The idea here is that X causes Y to have a false idea about the true state of affairs (or at least what X believes to be true).

'X  deceives  Y  about  Z'



owner  =  X



{Sl  X} 
{S2  Y}
{S3  an  arbitrary  state  Z} 
{S4          owner  =  Y          {S5  not(S3)  } 
{S6S1->S4}



In other words, X causes Y to have a model (S4) in which the state (S5) is the opposite of the actual state of affairs (S 3). A more complex defmition might have X causing Y to believe that the achievement of some state will help him (Y) to achieve his goal, when it will actually help X to achieve his goal.

Example 8: ability

The idea is that X is able to cause certain things.

'X  has  the  ability  Y  to  Z'



owner  =



{S1  X}
{S2  arbitrary  state  or  set  of  states} 
{S3  S1->S2  'Y'}



Y is identified as the causal link between X and some arbitrary state Z. That is, X has the ability to bring about Z.

Example 9: flattery

'X  flatters  Y'



id  =  M1 
owner  =  me



{S1  X} 
{S2  Y} 
{S3      id  =  M2  owner  =  Y  {S4  id  =  M3  owner  =  X  {S5  Y  has  the  ability  Z}  {S6  X  likes  Z}}  (end  of  S4)}  (end  of  S3) 
{S5  Sl->S3}



For clarification we have introduced identifiers for each representation (Ml, M2 and M3). Y has a model (M2) in which he believes that X has a model (M3) in which X believes that Y has certain abilities, which X would like to have. That Y believes model (M2) was caused by X. Whether or not M2 is accurate is not shown here. Perhaps it should include 'X deceives Y about S5'.

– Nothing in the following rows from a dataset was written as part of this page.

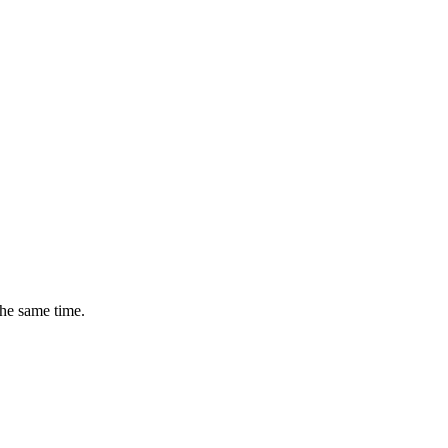
the same time.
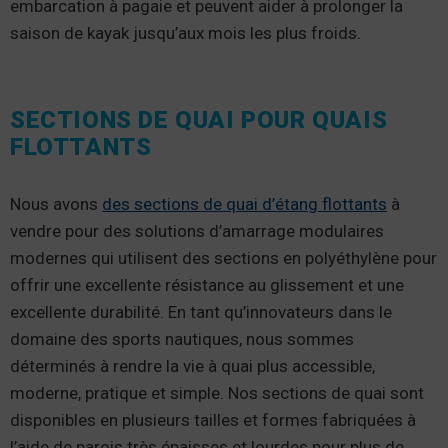
embarcation à pagaie et peuvent aider à prolonger la
saison de kayak jusqu’aux mois les plus froids.
SECTIONS DE QUAI POUR QUAIS
FLOTTANTS
Nous avons
des sections de quai d’étang flottants
à
vendre pour des solutions d’amarrage modulaires
modernes qui utilisent des sections en polyéthylène pour
offrir une excellente résistance au glissement et une
excellente durabilité. En tant qu’innovateurs dans le
domaine des sports nautiques, nous sommes
déterminés à rendre la vie à quai plus accessible,
moderne, pratique et simple. Nos sections de quai sont
disponibles en plusieurs tailles et formes fabriquées à
l’aide de parois très épaisses et lourdes pour plus de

With this we feel that we have plumbed the depths of the baser human attributes and leave the reader to try developing representations for such words as 'honesty', 'courage', 'trustworthiness' and 'intelligence'. It is fully accepted that these representations are simplistic travesties. What they do show, however, is that the representation of the ideas conveyed by these words is not entirely beyond the bounds of practicality. It also shows that complex defInitions can be constructed from simpler ones, holding open the prospect that we may be able to teach a computer the meaning of such terms in words which it already understands.